Based on our conversations with people who have ridden previous Etapes and our own experiences, here's our recommendations:
Gerry and John from 44|5 are passionate cyclists and focus 100% on cycling tours. They are now ASO-approved tour operators for the Etape du Tour and we can't recommend them highly enough for those who want their Etape plans sorted for them. They only take 14 riders per Etape so that they can ensure that they give really personal service. They can also arrange bike rental too for those who don't want to take their bike out to the Alps. If you have missed out on getting a ticket to the Etape, 44|5 may also have spare 'entry only' places as they are allocated more spaces than they can use.
Al and Murray have rapidly grown a cycling tour business that comes highly recommended by riders who have used them. Packages for the 2019 Etape started from £795 including entry fees, airport transfer and accommodation in a luxury chalet in central Saint-Martin de Belleville. Riders also get a guided ride on the Friday before the Etape plus a nutrition bundle and All Things Ride arm warmers.
At Sportive.com we've heard a lot of good things about Ronan Pensec Travel. Pensec was a pro rider from 1985 to 1997, racing for Peugeot and X team. The Frenchman wore the yellow jersey during the 1990 Tour de France and finished sixth overall in 1986 and seventh in 1988. In 2003 he started his travel business and his team now leads groups to the Etape as well as the Marmotte, Paris Roubaix and other big French cycling events.
Now well established as one of the UK's leading travel operators for cycling holidays, Sportive Breaks specialise in small, expertly curated weekend trips to Europe's top sportives.
We rode with Sportive Breaks on the 2017 Etape du Tour and were impressed by the level of organisation: transfers, accommodation and extra requests were all handled efficiently making for a hassle-free weekend.
Sportive Breaks is run by passionate cyclists, and it shows: you're in safe hands with a team who have ridden each of the sportives they lead tours on multiple times and can offer valuable tips and assistance.
Trek Travel is at the luxury end of the cycling tour market and they will look after you very well, albeit at a price. You will be well fed, and they take you on warm up rides before the Etape. Their 2018 Etape package cost around $5,000. Trek mainly cater to well heeled American riders (nothing wrong with that!).
Velocamps are a dedicated cycle tours company that runs around 16 trips a year, including one for the Etape. Last year's race weekend package cost £559 per person (based on two people sharing a room, single supplement was £120) or £790 for a seven day package (£210 single room supplement). Prices included transfers to/from Geneva, accommodation in a comfortable hotel in Grand Bornard, breakfast, event transfers, ride briefings for pre-event practice, SIS sport nutrition and access to bike tools/pumps/stands.

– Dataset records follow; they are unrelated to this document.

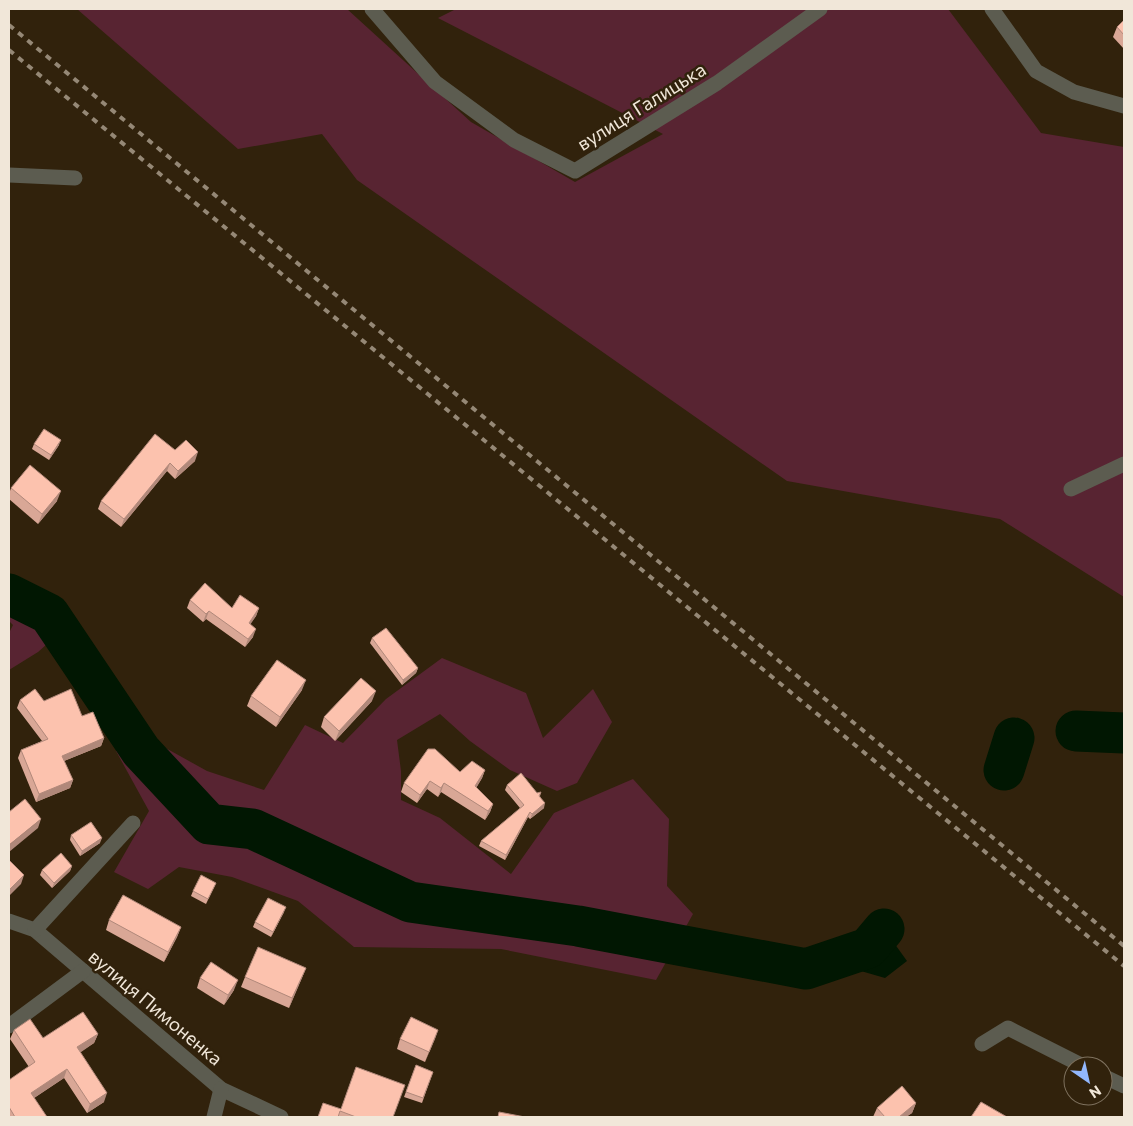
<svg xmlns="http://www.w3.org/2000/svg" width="1133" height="1126" font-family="Commissioner,sans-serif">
	<rect width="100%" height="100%" fill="#31220c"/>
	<!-- green -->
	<g fill="#582432">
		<polygon points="77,9 347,9 471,122 575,182 663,134 438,18 456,9 948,9 1041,133 1124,147 1124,597 1000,519 787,481 357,180 322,134 238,149"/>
		<polygon points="9,579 73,621 38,652 9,670 9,633 13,625 9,621"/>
		<polygon points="442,658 526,693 543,738 593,689 612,722 577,783 557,791 510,770 470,741 440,714 397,740 401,771 401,800 440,818 511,874 554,813 633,779 669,819 667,886 693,914 656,980 501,949 354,947 298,901 232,877 179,867 148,889 114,872 149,811 116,751 153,741 207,771 264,790 305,725 343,743 386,699"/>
	</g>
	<!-- water -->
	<polygon fill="#011702" points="884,929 907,961 885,978 854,969 837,976 824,963 840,946"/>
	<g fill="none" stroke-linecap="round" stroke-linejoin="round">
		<!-- river -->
		<g stroke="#011702" stroke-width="41">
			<polyline points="9,594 49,614 141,751 209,824 253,829 410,902 578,926 806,969 868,948 884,929"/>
			<polyline points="1076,731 1124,733"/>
			<polyline points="1004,770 1014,738"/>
		</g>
		<!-- minor -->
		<g stroke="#5c5c50" stroke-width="15">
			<polyline points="372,9 435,82 514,140 575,171 717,83 820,9"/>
			<polyline points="992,9 1036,71 1074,92 1124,106"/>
			<polyline points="9,175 75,178"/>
			<polyline points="1071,489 1124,464"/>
			<polyline points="9,921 35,930 221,1089 281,1117"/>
			<polyline points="35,930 133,823"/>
			<polyline points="9,1026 83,971"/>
			<polyline points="982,1044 1008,1028 1083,1066"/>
			<polyline points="1103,1076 1124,1086"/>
			<polyline points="214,1117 221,1089"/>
		</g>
		<!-- rail -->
		<g stroke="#958876" stroke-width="4" stroke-dasharray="6 6" stroke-linecap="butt">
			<polyline points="9,25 1124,946"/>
			<polyline points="9,50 1124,966"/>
		</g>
	</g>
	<!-- wall -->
	<g fill="#d9a796">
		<polygon points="1124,20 1124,49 1113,37 1117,27"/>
		<polygon points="34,444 59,445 49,460 32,449"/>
		<polygon points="175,450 195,461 175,479 167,471 121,527 98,509 101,501"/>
		<polygon points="11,488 57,501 38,524 9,499 9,494"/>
		<polygon points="190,600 232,608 259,608 256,616 250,624 253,637 245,647 206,619 203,622 187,608"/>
		<polygon points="372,638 418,668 416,673 402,685 370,643"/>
		<polygon points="302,690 276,727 247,706 251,696"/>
		<polygon points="20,700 44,701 82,716 104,738 101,746 64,761 73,780 70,788 36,802 18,758 21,750 42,741 17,708"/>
		<polygon points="372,701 335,741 321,727 324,717"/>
		<polygon points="485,770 482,778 476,788 493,804 490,812 485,820 441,792 438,797 427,789 417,803 401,792 404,783 460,772"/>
		<polygon points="507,785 537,793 541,792 540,796 544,808 530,819 528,817 505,860 479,846 481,841 520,808 505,790"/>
		<polygon points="71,835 100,843 80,856 70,840"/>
		<polygon points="72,866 70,871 52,888 40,875 42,870"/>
		<polygon points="216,883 206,904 191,896 193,891"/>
		<polygon points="284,912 271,937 253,927 255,922"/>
		<polygon points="109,920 181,927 177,937 164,962 106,930"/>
		<polygon points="306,968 289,1008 241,987 245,977"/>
		<polygon points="200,978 234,990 224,1005 197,988"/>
		<polygon points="14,1030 43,1038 98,1034 94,1043 80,1052 104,1102 87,1113 64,1078 34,1098 47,1117 9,1117 9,1080 29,1067 10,1039"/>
		<polygon points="438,1030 425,1062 397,1049 400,1039"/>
		<polygon points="416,1065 433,1072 422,1103 404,1097"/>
		<polygon points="916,1103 912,1113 906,1117 873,1117 877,1108"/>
		<polygon points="341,1109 393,1117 318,1117"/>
	</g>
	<!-- shaded-wall -->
	<g fill="#b0887a">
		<polygon points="61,440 59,445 49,460 51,455"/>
		<polygon points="198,452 195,461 175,479 178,471"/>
		<polygon points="170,463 167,471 121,527 124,519"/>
		<polygon points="61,491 57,501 38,524 42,514"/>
		<polygon points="259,608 256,616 246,631 249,623"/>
		<polygon points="209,611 206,619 203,622 206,614"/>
		<polygon points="256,629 253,637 245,647 248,639"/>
		<polygon points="418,668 416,673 402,685 403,680"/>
		<polygon points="306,680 302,690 276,727 280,717"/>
		<polygon points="376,691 372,701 335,741 339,731"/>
		<polygon points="104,738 101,746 59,763 62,756"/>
		<polygon points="485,770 482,778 472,795 475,786"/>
		<polygon points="73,780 70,788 36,802 39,794"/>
		<polygon points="430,781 427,789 417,803 420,795"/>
		<polygon points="444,783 441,792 438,797 441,788"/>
		<polygon points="545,803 544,808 530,819 532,814"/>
		<polygon points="493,804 490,812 485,820 488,811"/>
		<polygon points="530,812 528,817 505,860 506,855"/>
		<polygon points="41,819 38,828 9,852 9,845"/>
		<polygon points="102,838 100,843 80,856 82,851"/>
		<polygon points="72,866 70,871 52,888 54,883"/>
		<polygon points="24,875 21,884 9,896 9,890"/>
		<polygon points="286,907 284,912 271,937 273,932"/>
		<polygon points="181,927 177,937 164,962 168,952"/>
		<polygon points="306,968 302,978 289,1008 292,998"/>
		<polygon points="238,980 234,990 224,1005 228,995"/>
		<polygon points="438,1030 435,1039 425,1062 429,1052"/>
		<polygon points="98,1034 94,1043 74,1057 77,1047"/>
		<polygon points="67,1069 64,1078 28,1102 31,1093"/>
		<polygon points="107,1093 104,1102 87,1113 90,1104"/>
		<polygon points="916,1103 912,1113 906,1117 899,1117"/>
	</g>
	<!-- building -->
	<g fill="#fcc2ae" stroke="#b0887a">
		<polygon points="1124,20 1124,35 1117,27"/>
		<polygon points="44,429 61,440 51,455 34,444"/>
		<polygon points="155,434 175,450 186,440 198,452 178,471 170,463 124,519 101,501"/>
		<polygon points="30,465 61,491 42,514 11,488"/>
		<polygon points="205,583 232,608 240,595 259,608 249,623 256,629 248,639 209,611 206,614 190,600"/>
		<polygon points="386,628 418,668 403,680 372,638"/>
		<polygon points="277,660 306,680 280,717 251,696"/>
		<polygon points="361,678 376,691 339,731 324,717"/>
		<polygon points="35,689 44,701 71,689 82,716 93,712 104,738 62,756 73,780 39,794 21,750 48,739 20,700"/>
		<polygon points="428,749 435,749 460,772 472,761 485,770 475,786 493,804 488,811 444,783 441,788 430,781 420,795 404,783"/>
		<polygon points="521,773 537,793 541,792 539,796 545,803 532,814 530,812 506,855 481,841 524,805 507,785"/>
		<polygon points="25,799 41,819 9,845 9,812"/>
		<polygon points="91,822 102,838 82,851 71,835"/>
		<polygon points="61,853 72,866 54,883 42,870"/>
		<polygon points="9,860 24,875 9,890"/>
		<polygon points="201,875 216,883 208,899 193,891"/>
		<polygon points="123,895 181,927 168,952 109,920"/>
		<polygon points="268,898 286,907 273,932 255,922"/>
		<polygon points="258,947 306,968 292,998 245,977"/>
		<polygon points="211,962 238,980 228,995 200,978"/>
		<polygon points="83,1012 98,1034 77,1047 107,1093 90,1104 67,1069 31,1093 47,1117 15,1117 9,1107 9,1080 35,1062 14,1030 30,1019 43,1038"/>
		<polygon points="411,1017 438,1030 429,1052 400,1039"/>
		<polygon points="416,1065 433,1072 423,1098 406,1092"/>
		<polygon points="356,1067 405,1085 393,1117 356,1117 340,1111 338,1117 318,1117 323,1103 341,1109"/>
		<polygon points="902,1086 916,1103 899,1117 885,1117 877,1108"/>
		<polygon points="981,1102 1007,1117 971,1117"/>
		<polygon points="499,1112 525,1117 498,1117"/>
	</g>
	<g text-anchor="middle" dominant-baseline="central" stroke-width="5" stroke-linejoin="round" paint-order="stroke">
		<!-- street labels -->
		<g font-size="19" fill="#f1e7d9" stroke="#31220c">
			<text transform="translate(641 106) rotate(-32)">вулиця Галицька</text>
			<text transform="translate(156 1007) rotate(40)">вулиця Пимоненка</text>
		</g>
	</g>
	<!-- border -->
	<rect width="1133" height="1126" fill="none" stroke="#f1e7d9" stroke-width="20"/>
	<!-- north arrow -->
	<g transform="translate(1088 1081) rotate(146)"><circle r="24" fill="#31220c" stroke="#7e715e"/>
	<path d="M0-4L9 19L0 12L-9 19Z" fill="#92b7fd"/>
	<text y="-8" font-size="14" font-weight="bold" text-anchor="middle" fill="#f1e7d9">N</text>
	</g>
</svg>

Other official tour operators who work with ASO, the Etape organisers (and therefore have official places on the Etape available):
Thomson Bike Tours
French Cycling Holidays
And then there is Sports Tours International. STI are one of the offical partners of the Etape and they work closely with British Cycling too. They are one of the big beasts of cycle tour operators but not everyone is particularly enthusiastic about using them. For example, read this report from the 2011 Etape. If you search cycling forums you will find plenty of people who have grievances against STI and feel that they are a bit shambolic. They wouldn't be our first choice.
If the Etape has sold out and you want an entry but don't want to use a tour operator then you could contact Get Kids Going. Get Kids Going is a charity that has places available on the Etape for people who are willing to raise money for them. They do not organise tours so you have to make your own arrangements.